Он стал опять лакать, но уже вяло и лениво и сейчас же бросил и повернулся, поджав одну лапу, опустив голову и изогнувшись в крючок. Я стояла в дверях ванны, в комнате было светло, и он понимал, что проскользнуть мимо меня безнаказанно ему может и не удаться.

– Скучны эти разговоры! – ясно говорил он. – Дай ты мне пробраться до своего места. Ведь не прошу я у тебя есть, хотя и голоден до смерти, так хоть отвяжись от меня с нотациями и наказаниями.

Медленно переступая, с обвисшими ушами, с поджатым хвостом, с низко опущенной головой, но с настороженным взглядом умных, лукавых глаз, он прокрался несколько шагов и остановился.

– Играю в смирение. Что же делать? – поняла я.
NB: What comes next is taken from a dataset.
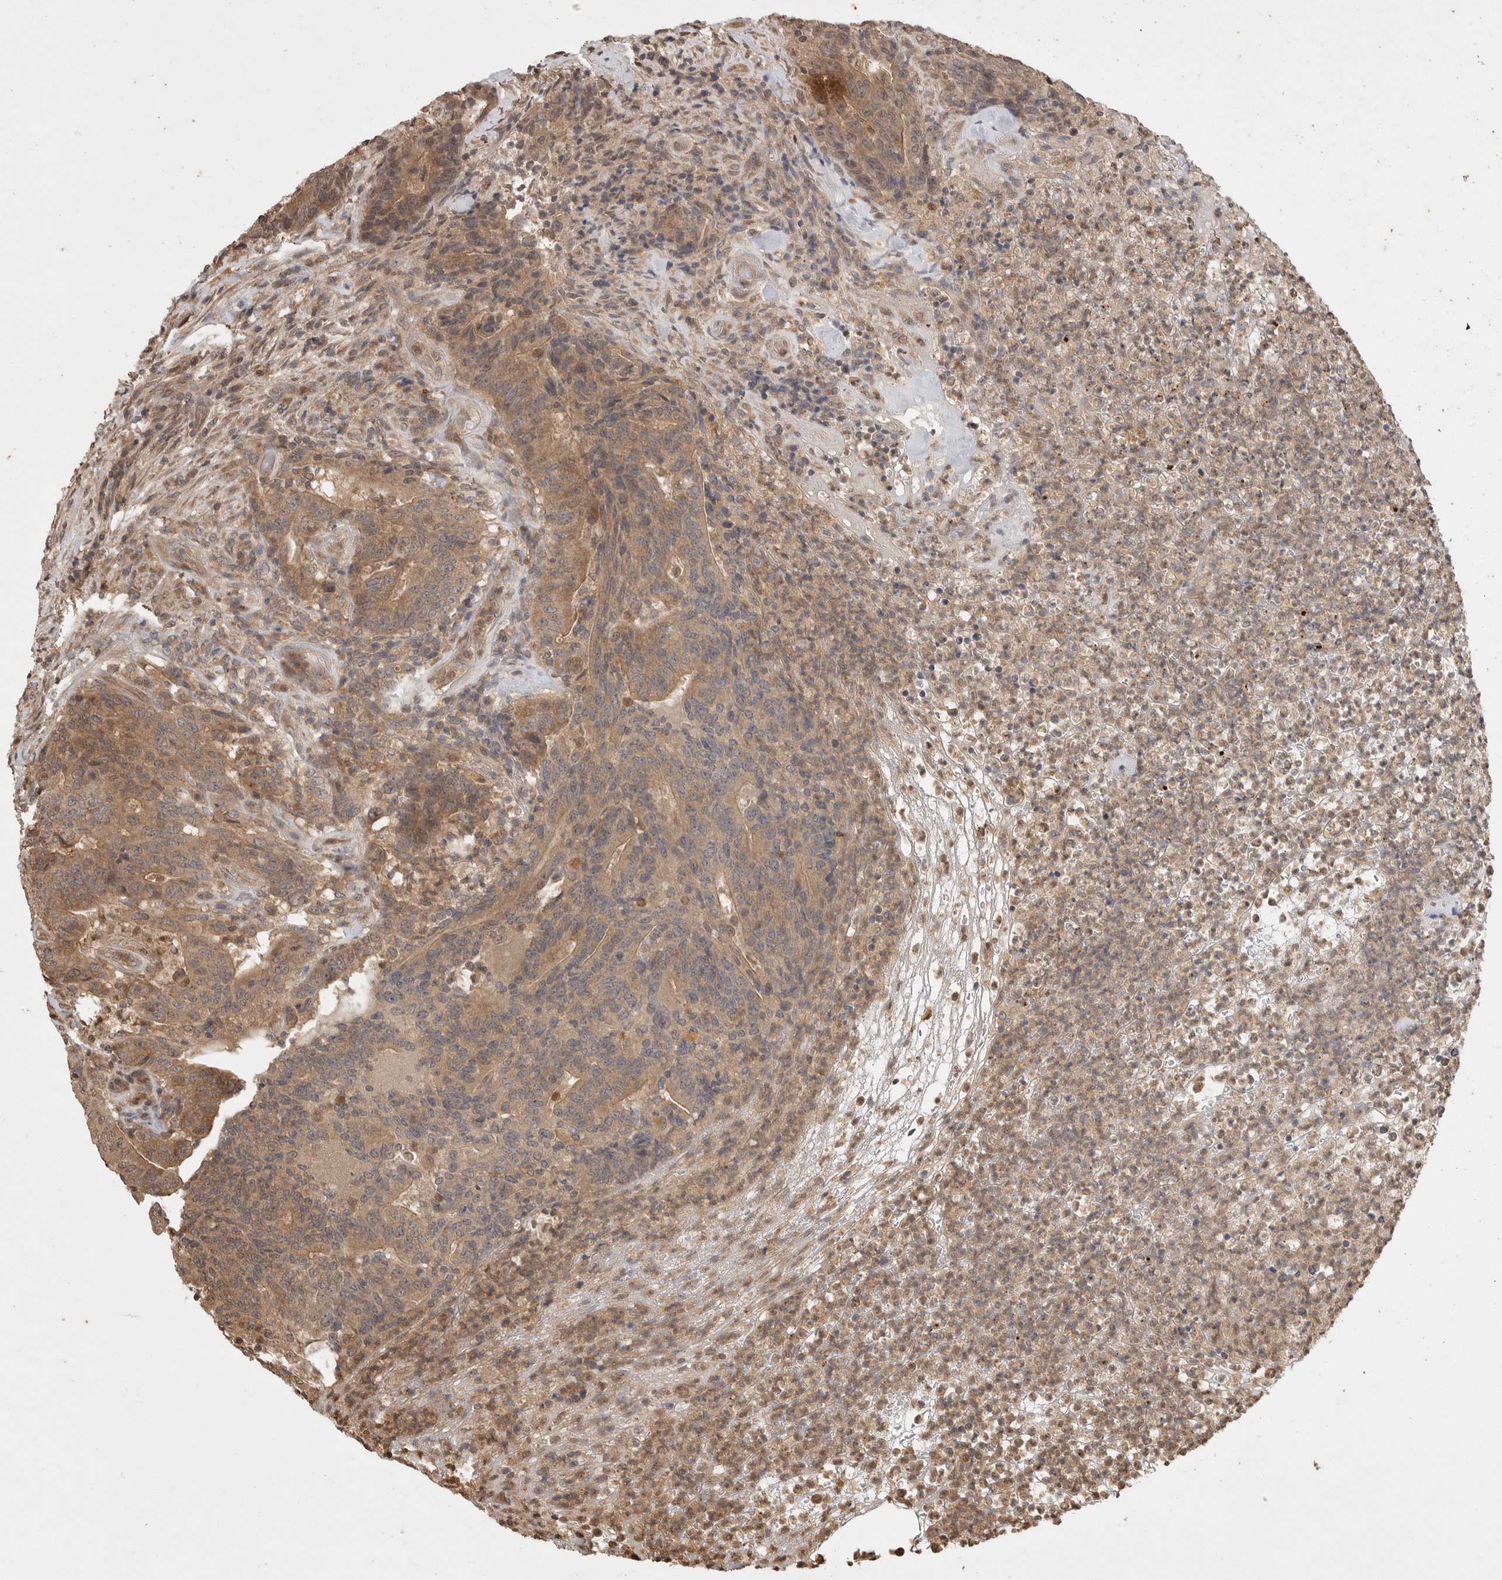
{"staining": {"intensity": "moderate", "quantity": ">75%", "location": "cytoplasmic/membranous"}, "tissue": "colorectal cancer", "cell_type": "Tumor cells", "image_type": "cancer", "snomed": [{"axis": "morphology", "description": "Normal tissue, NOS"}, {"axis": "morphology", "description": "Adenocarcinoma, NOS"}, {"axis": "topography", "description": "Colon"}], "caption": "About >75% of tumor cells in adenocarcinoma (colorectal) display moderate cytoplasmic/membranous protein staining as visualized by brown immunohistochemical staining.", "gene": "PRMT3", "patient": {"sex": "female", "age": 75}}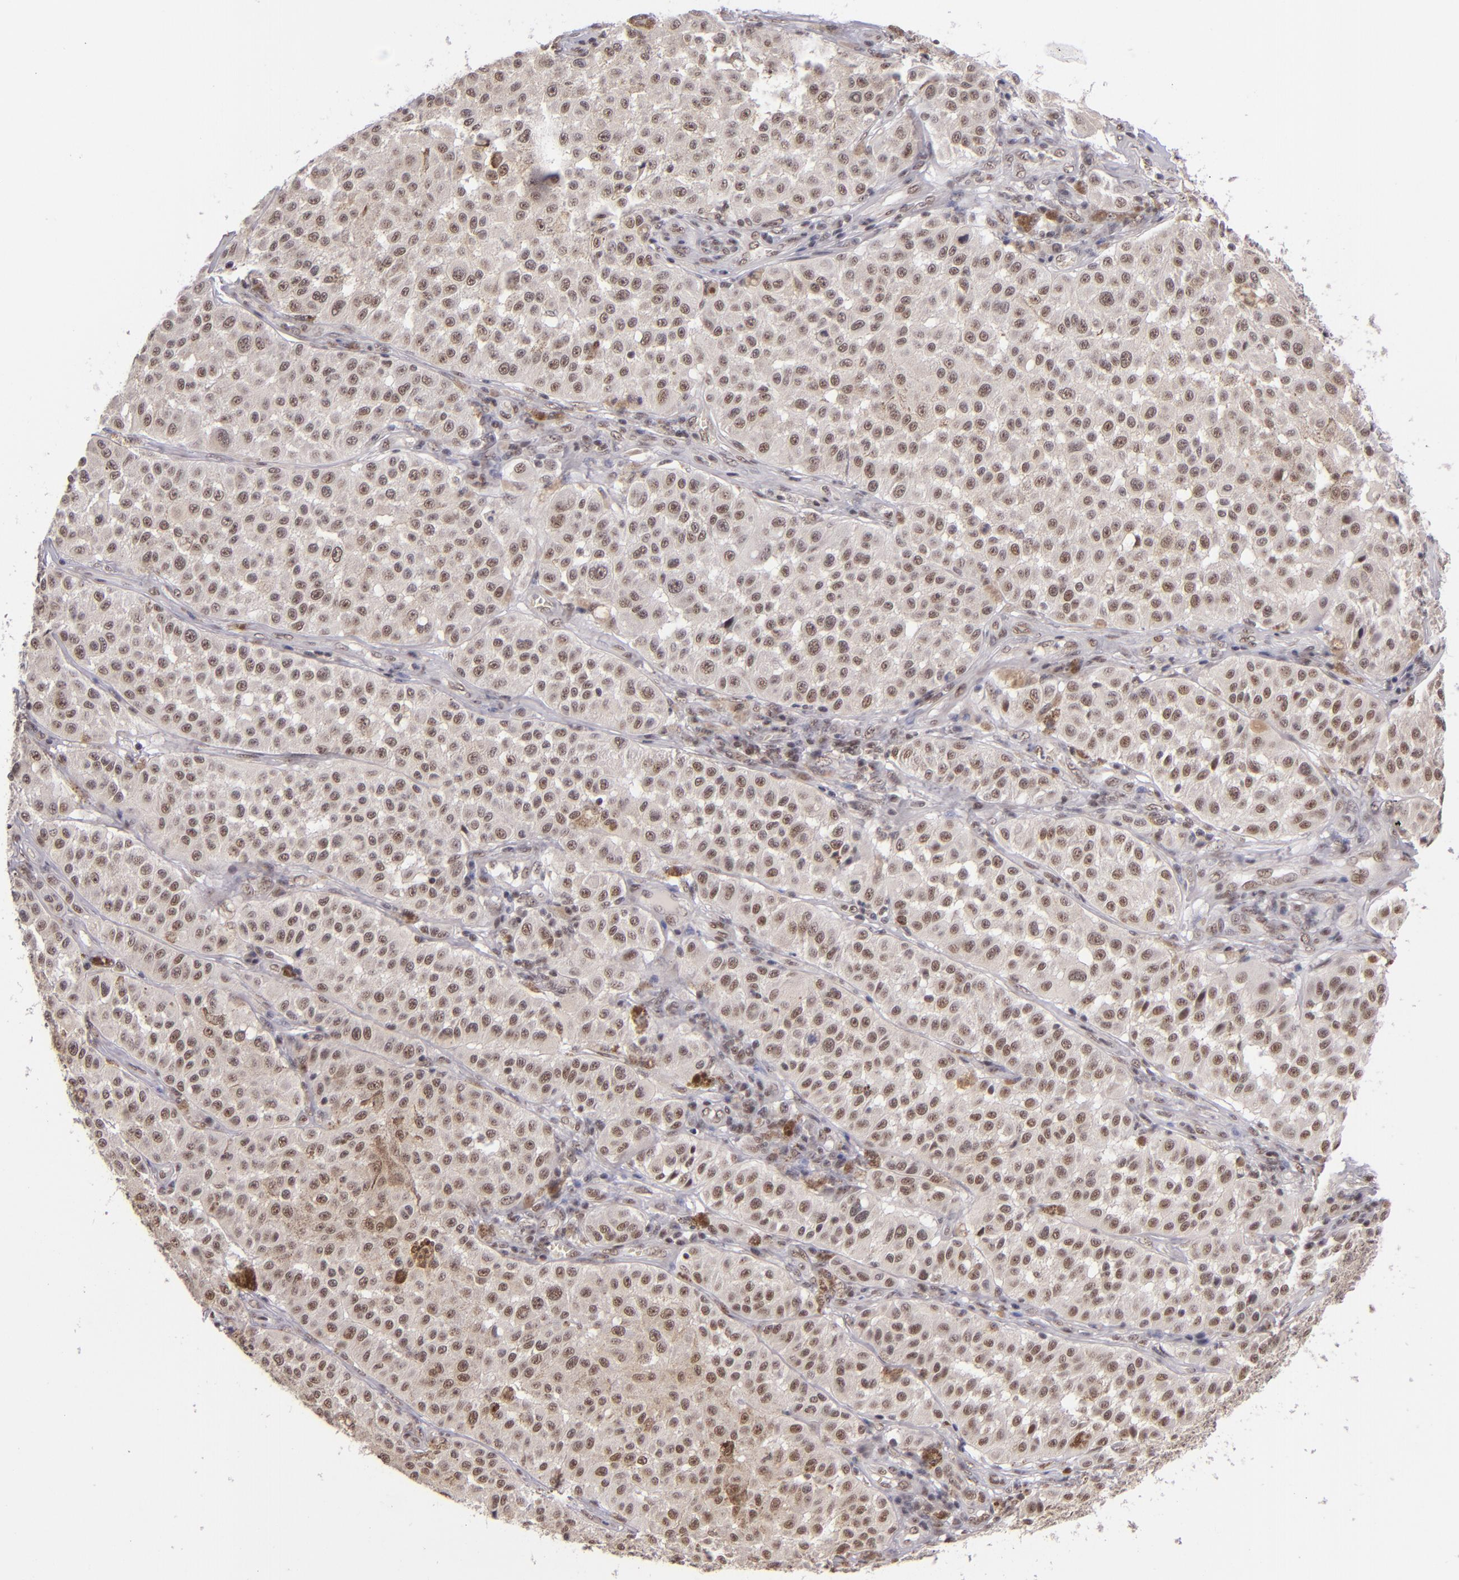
{"staining": {"intensity": "weak", "quantity": ">75%", "location": "cytoplasmic/membranous,nuclear"}, "tissue": "melanoma", "cell_type": "Tumor cells", "image_type": "cancer", "snomed": [{"axis": "morphology", "description": "Malignant melanoma, NOS"}, {"axis": "topography", "description": "Skin"}], "caption": "Melanoma was stained to show a protein in brown. There is low levels of weak cytoplasmic/membranous and nuclear staining in about >75% of tumor cells. Immunohistochemistry (ihc) stains the protein in brown and the nuclei are stained blue.", "gene": "ZNF148", "patient": {"sex": "female", "age": 64}}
И мне стало его жалко.

– Есть-то хочешь? – спросила я.

Морда сразу поднялась, уши насторожились, в глазах блеснул самый решительный, утвердительный ответ.

– Хочу, конечно! Но разве дашь?

– Подожди.

Я прошла к буфетному шкапчику в коридоре, опять зажгла спичку и взяла с тарелки пару пирожков. Тилька уже стоял за мной, но как только я обернулась к нему, он присел и, облизываясь, мяукнул, как кошка. Съел один пирожок, съел другой и благодарно повилял обрубочном хвоста.

Я отворила ему дверь Левиной комнаты, где он всегда спал на диване, в пролежанной им дыре, и он трусцой побежал к своему месту, приготовился, с усилием прыгнул и громко, с облегчением и наслаждением закряхтел.

Я тоже легла и тепло укрылась. И мне было весело, и смешно, и спокойно, и уютно. В зале гулко пробило три часа.

Это было давно и вдруг отчетливо вспомнилось сегодня ночью, когда мне не спалось и где-то отрывисто, знакомым, понятным голосом залаял фокс.